Excluding government grants, WFS’s gross margins have held stable at 12.7% in its 9MFY2022.

Synergies with Sats

Should the acquisition of WFS go through, the analysts see potential cost savings in refinancing and synergies between the two companies.

WFS has three outstanding bonds worth about EUR1 billion, with financing costs of about 7.5%.

The first tranche of EUR250 million notes is callable in March 2023, but Tay and Lim say the remaining EUR250 million and US$400 million notes could be refinanced by March 2024.

They have assumed refinancing rates of about 4.8%, saving about $31 million and $38 million for SATS in FY2024 (ending March 2024) and FY2025 respectively.

For more stories about where money flows, click here for Capital Section

On a proforma consolidated basis, WFS could double Sats’s revenue to $5.5 billion in FY2024 and $5.9 billion in FY2025 as the world’s largest air cargo handler, with volumes of 10 million tonnes per annum.

In comparison, peers like Swissport and DNATA moved about five million tonnes and three million tonnes per annum respectively, and NAS/Menzies moved about two million tonnes per annum.

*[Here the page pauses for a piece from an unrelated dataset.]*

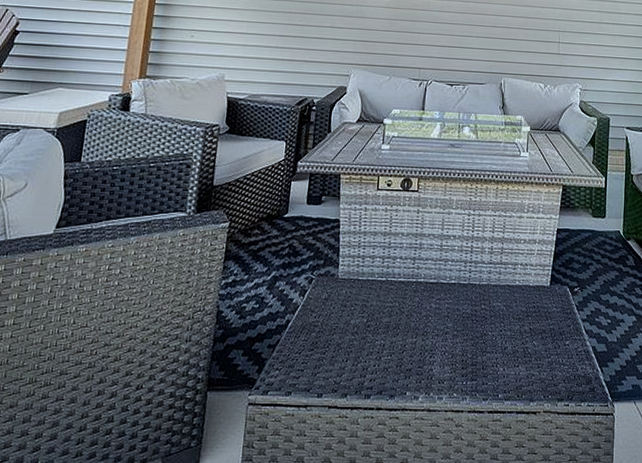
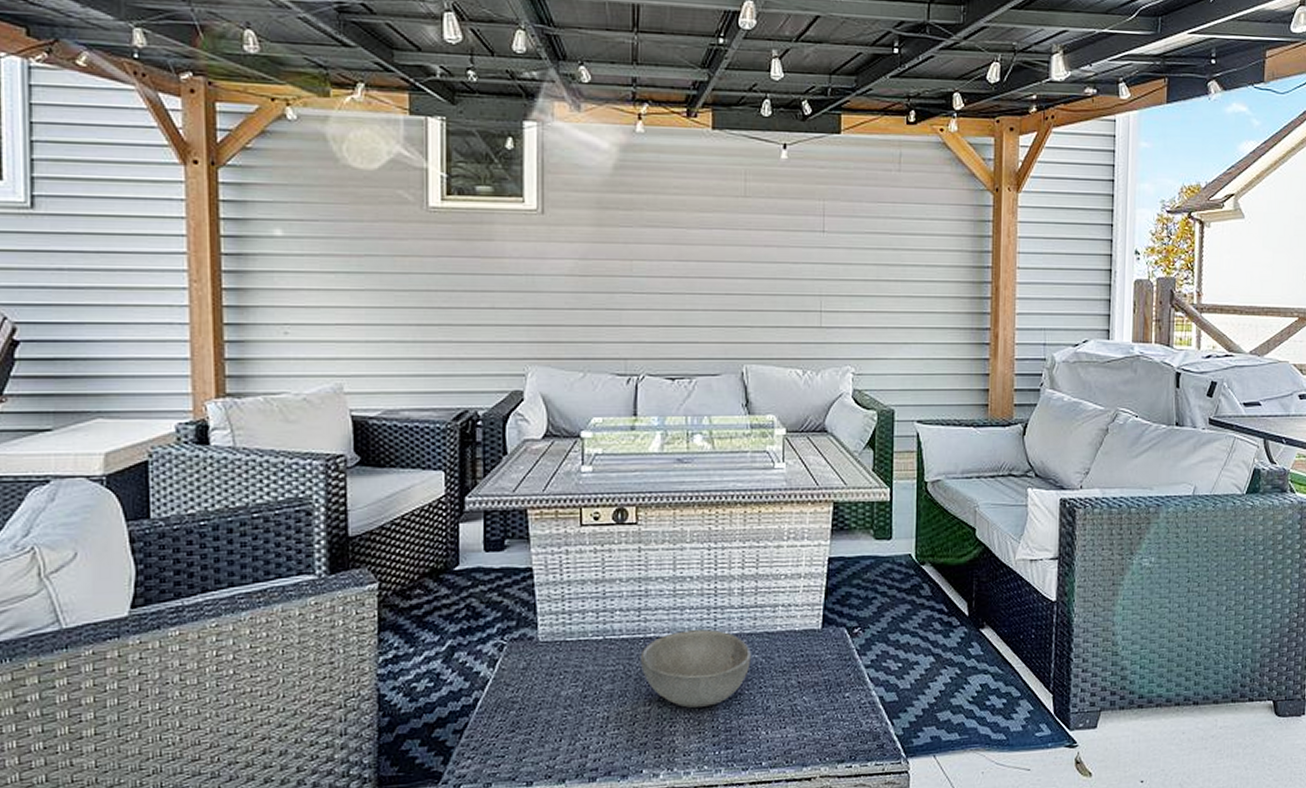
bowl: none [411,279,495,343] -> present [640,629,751,708]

The analysts factor in about $25 million to $50 million of synergies to flow through from 2024 between Sats and WFS.

This is based on Sats's previously guided potential run-rate EBITDA synergies, which are in excess of $100 million in the medium term via cross-selling, e-commerce cargo partnership and automation.

Tay and Lim sum up by saying, “In a nutshell, we estimate WFS’s net profit contribution to Sats including intangibles amortisation to amount to about $4 million and $26 million for FY2024 and FY2025 respectively.”

As such, they also raise their earnings per share (EPS) by 12% higher in FY2024 and 16% in FY2025 to reflect the faster-than-expected reopening of China starting from 2023.

Tay and Lim point out, “we believe core operations could reach 100% of pre-Covid levels by FY2025 on stronger associates and margin recovery.”

As of 4.20pm, shares of Sats were trading at $2.89, with an FY2023 P/B ratio of 2.01 and a dividend yield of 0%.